Tech • IA • Crypto
The arrival of Claude Mythos 5 and Claude Fable 5 revives promises around artificial intelligence, but their real-world use in companies remains largely overestimated.
Presented as tools capable of revolutionizing work, the latest AI models still fail at simple tasks. Concrete tests show their inability to find coherent real estate listings or provide reliable links, despite precise instructions. These errors highlight a gap between marketing demos and real-world usage.
In sensitive fields like law, results remain fragile. The stated accuracy rate rises from about 2% to 13% depending on the version—a notable improvement, but insufficient for autonomous professional use. Legal references or cited sources can still be nonexistent or incorrect.
The idea that a simple instruction can automate complex work is challenged. Vague or conversational phrasing significantly degrades performance. Poor structuring can reduce a model’s effectiveness by 30% to 70%, underscoring the need for a rigorous technical approach.
A functional system relies on four fundamental elements: a kernel (decision logic), a workflow (task sequencing), a clear objective, and memory management. Without this architecture, agents remain unstable and unable to produce reliable results over time.
Models lose coherence after 20 to 30 minutes of continuous execution. This degradation requires the use of sub-agents capable of restarting tasks in a fresh context. Without this management, errors accumulate and compromise the entire process.
When well structured, systems can automate complex processes: invoice generation, database updates, email drafting, or synchronization with tools like Google Drive or Excel.
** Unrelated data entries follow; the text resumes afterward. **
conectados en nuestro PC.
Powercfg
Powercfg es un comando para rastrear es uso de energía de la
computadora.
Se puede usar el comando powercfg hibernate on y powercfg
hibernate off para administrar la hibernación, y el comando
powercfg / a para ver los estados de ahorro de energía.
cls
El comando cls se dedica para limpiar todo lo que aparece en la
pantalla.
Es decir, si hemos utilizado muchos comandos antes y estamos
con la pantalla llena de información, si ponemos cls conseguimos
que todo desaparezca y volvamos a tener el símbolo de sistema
The use of parallel tasks, known as fan-out, can reduce processing time by a factor of 3 to 4.
Optimization becomes crucial given usage costs. Some companies have quickly exhausted their AI budgets, illustrating the need to control technical parameters. Even marginal gains in reliability can lead to significant additional costs.
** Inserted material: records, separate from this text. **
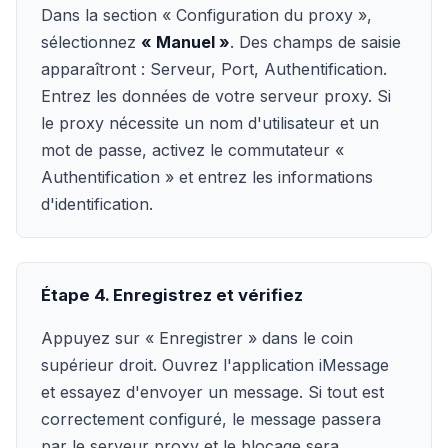
Dans la section « Configuration du proxy »,
sélectionnez
« Manuel »
. Des champs de saisie
apparaîtront : Serveur, Port, Authentification.
Entrez les données de votre serveur proxy. Si
le proxy nécessite un nom d'utilisateur et un
mot de passe, activez le commutateur «
Authentification » et entrez les informations
d'identification.
Étape 4. Enregistrez et vérifiez
Appuyez sur « Enregistrer » dans le coin
supérieur droit. Ouvrez l'application iMessage
et essayez d'envoyer un message. Si tout est
correctement configuré, le message passera
par le serveur proxy et le blocage sera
Companies are no longer looking for users who can simply interact with AI, but for profiles capable of designing and managing complete systems. A single specialist mastering these architectures can replace several roles by automating entire production processes.
Simplified online content sustains the illusion of immediate accessibility. In practice, effective use of these models requires advanced technical skills, particularly in data structuring, process logic, and system integration.
Artificial intelligence still does not replace human work without technical oversight, and value is shifting toward those who can design reliable systems rather than simply use tools.